TAREA 1 >> Resume en dos oraciones el fragmento sobre las aves canoras.
TAREA 2 >> Prosigue el fragmento sobre las aves canoras a partir de su última oración.

FRAGMENTO >>
==========

En las algodonosas cimas de los cardos juguetean frenéticos los jilgueros, picoteando y extrayendo las semillas, algo menores que un grano de arroz, que deben ser un verdadero manjar para ellos. El jilguero es una de las aves más fácilmente reconocibles, incluso a ojos de inexpertos observadores. En nuestras latitudes lo encontramos asociado a esas hierbas armadas con espinas, sobre las que se percha para recoger sus simientes provistas de vilano. Es notable su capacidad para ocupar los más variados hábitats, que le hacen protagonista de no pocas leyendas, simbolismos y conocimientos populares. Así recitan en Asturias (1):
Dime, xilguerín parleru,
dime qué comes,
como areninas del mar
del campu flores.
Pero otra forma de identificar al jilguero en el campo es por medio de su canto:
Cerca del arroyo, los sauces conservan su vitalidad gracias a las pequeñas e inquietas currucas capirotadas. Parece que llevan un casco en la cabeza, pardo la hembra, casi negro el macho. Si llegara a localizarlas, cosa bastante más complicada que en el caso de los jilgueros, comprobaría fácilmente cómo destaca ese capirote sobre el resto de un plumaje más bien discreto. Un maravilloso contraste. Es una suerte lograr este encuentro, verlos dando vueltas y agarrándose a las ramas, casi ajenos a nuestra presencia al otro lado de la espesura, exhibiendo sus volubles y conmovedores trinos. La mayoría de las veces, sin embargo, no llego al avistamiento y debo conformarme con apreciar su canto, agradable y diverso como pocos, dulce en ocasiones. Ver un grupo de vibrantes currucas revoloteando y vocalizando entre frondosos majuelos, saúcos y rosales es una verdadera alegría.
Comienza el sol a ponerse, iluminando los bordes de las nubes. Sigo el desgastado sendero a través de huertas en las afueras del pueblo, y casi de inmediato escucho al ruiseñor, su voz pura cruzando el aire de la tarde. Si ya era difícil localizar a la curruca, más aún será avistar al ruiseñor, de parda y reservada librea. Puedo aproximarme a sus cantaderos, con prudencia, lentamente, y con un poco de suerte seguirá el ruiseñor desgañitándose ante la llegada del crepúsculo. Suele ocultarse el ruiseñor entre la tupida y tranquila vegetación. Zarzas, chopos, fresnos, sauces…, da igual. El tenor de los setos solo quiere entonar su virtuosa melodía al atardecer, y volverá a hacerlo al alba. Sin proponérselo, consigue levantar el ánimo de cualquiera, como a su manera hacen las demás aves canoras.

==========

DATOS EXTRAÍDOS >>
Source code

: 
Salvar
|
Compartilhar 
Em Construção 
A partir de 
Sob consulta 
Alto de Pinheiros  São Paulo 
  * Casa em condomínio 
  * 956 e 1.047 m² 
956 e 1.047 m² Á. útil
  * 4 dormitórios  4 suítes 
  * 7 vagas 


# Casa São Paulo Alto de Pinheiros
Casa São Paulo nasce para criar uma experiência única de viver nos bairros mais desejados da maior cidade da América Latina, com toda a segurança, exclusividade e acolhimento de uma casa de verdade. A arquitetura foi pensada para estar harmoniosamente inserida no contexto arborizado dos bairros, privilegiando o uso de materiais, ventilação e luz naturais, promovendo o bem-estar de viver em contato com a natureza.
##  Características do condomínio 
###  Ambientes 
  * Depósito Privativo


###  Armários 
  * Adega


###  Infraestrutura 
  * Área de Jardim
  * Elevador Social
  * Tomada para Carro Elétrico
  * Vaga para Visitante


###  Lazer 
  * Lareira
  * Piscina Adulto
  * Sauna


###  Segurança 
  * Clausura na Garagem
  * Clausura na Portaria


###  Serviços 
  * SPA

==========

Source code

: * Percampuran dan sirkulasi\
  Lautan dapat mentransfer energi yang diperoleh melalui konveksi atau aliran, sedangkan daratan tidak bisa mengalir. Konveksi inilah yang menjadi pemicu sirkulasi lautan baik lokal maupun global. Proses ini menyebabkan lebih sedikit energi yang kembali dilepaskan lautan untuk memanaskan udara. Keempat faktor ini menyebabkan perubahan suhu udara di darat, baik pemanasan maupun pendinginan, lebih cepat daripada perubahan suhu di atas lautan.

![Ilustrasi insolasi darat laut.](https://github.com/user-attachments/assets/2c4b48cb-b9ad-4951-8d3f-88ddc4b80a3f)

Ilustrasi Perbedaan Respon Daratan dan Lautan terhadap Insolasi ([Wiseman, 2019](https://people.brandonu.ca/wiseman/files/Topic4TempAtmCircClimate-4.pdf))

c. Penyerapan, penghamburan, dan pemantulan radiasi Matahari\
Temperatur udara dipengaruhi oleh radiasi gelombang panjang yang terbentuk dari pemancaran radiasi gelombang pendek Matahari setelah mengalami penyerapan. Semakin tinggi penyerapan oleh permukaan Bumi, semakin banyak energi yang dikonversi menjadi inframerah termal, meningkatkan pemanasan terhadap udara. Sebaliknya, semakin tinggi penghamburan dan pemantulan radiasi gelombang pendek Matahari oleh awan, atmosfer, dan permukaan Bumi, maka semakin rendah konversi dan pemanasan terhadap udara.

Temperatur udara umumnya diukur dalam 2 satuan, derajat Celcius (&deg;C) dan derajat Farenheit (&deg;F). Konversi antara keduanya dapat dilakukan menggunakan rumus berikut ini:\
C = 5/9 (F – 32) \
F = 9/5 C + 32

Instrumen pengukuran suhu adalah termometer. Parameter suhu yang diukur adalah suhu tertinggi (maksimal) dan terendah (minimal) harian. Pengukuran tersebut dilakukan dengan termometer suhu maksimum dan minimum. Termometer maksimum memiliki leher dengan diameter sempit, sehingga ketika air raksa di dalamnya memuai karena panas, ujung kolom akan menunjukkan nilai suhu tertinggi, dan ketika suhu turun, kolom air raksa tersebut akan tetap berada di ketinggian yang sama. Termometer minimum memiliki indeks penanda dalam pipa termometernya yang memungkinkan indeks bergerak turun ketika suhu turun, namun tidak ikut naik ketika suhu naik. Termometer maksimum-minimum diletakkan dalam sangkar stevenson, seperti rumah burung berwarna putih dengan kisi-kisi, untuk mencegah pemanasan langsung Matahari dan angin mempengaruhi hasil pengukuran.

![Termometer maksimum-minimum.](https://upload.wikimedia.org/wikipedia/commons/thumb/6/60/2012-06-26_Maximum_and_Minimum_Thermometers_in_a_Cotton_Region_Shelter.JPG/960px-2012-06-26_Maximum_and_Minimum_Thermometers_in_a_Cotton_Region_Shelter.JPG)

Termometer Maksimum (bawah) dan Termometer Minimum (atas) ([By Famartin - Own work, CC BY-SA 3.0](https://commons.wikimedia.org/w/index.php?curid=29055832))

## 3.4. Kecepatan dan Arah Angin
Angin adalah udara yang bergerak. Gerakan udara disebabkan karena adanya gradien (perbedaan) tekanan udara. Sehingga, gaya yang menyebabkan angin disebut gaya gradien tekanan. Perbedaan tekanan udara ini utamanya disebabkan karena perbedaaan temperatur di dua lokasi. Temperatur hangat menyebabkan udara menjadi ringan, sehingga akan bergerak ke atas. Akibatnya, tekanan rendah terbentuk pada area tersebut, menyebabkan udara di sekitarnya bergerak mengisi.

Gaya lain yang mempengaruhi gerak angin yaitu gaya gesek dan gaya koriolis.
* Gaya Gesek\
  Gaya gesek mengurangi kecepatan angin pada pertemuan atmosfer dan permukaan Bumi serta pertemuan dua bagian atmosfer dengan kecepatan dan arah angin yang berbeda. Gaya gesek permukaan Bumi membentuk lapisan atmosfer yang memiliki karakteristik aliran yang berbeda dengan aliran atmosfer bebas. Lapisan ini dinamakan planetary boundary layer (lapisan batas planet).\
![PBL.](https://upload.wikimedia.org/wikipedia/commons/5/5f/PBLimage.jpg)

==========

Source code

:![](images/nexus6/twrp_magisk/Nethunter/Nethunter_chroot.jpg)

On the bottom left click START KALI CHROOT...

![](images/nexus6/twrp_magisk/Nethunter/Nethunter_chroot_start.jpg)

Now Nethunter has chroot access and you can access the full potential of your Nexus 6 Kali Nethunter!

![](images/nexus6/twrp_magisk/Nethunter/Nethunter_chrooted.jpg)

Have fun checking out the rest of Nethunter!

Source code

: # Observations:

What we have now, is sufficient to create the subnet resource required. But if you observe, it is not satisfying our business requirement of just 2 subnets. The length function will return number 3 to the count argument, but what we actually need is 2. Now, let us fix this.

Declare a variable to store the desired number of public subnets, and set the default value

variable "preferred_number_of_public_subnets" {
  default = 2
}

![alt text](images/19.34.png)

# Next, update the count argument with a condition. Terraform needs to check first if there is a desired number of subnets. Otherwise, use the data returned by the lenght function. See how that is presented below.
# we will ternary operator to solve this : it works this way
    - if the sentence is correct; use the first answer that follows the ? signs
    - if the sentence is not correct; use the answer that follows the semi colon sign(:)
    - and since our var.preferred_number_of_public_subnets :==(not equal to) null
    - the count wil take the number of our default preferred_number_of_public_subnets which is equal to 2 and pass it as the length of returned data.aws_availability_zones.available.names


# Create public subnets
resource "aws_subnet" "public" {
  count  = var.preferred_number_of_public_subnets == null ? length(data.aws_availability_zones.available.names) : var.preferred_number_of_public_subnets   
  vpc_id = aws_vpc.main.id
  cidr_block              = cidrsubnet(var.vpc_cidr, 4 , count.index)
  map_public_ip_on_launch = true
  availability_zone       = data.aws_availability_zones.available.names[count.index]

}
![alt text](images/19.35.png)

==========

RESULTADO 1 >> El fragmento presenta al jilguero, un ave fácil de reconocer que picotea las semillas de los cardos y ocupa los más variados hábitats, y a las currucas capirotadas de los sauces junto al arroyo, más difíciles de localizar y disfrutadas sobre todo por su canto. Al ponerse el sol se oye al ruiseñor, que se oculta en la vegetación tupida, canta al atardecer y al alba y levanta el ánimo de cualquiera, como a su manera hacen las demás aves canoras.

RESULTADO 2 >>
Es posible que antes hubiera más, como también había más interés en observarlas y, sobre todo, en no perturbar los entornos. Ahora acabamos con setos y ribazos en unos minutos, rompiendo la ecuación del equilibrio:
CONSERVACIÓN + RESTAURACIÓN + REFUERZO = EQUILIBRIO
Esta ecuación, una sencilla operación de sumar, más bien, podría conducirnos a lo que llaman la inmunidad del paisaje. Para ello, sin embargo, es necesario no delegar responsabilidades en otros, no restar, sino seguir sumando, aportar un cambio serio en nuestro estilo de vida, una modificación de nuestros hábitos que nos permitan repensar nuestra relación con la naturaleza. Restar crecimiento desordenado y multiplicar esfuerzos para reconocer que somos parte de la comunidad de seres vivos, acercarnos a ellos y que no nos perciban como una amenaza.
Ahora trato de acercarme al ruiseñor, a la curruca, al jilguero, a tantos otros, con la confianza de que cada vez sean más, de que la fronda no se convierta en un paisaje vacío y callado, con la esperanza de que ahí haya otros que me levanten el ánimo. Camino de regreso, corregüelas, cardos, escabiosas y achicorias salpican con notas de color la hierba que ya se está dorando, mientras continúo escuchando detrás al ruiseñor que no pude ver, pero de alguna manera consiguió mantener despierta una ilusión dormida.
(1) Pestana Salido, A.J. (2009). Las aves ibéricas en la cultura popular. Tundra, Valencia.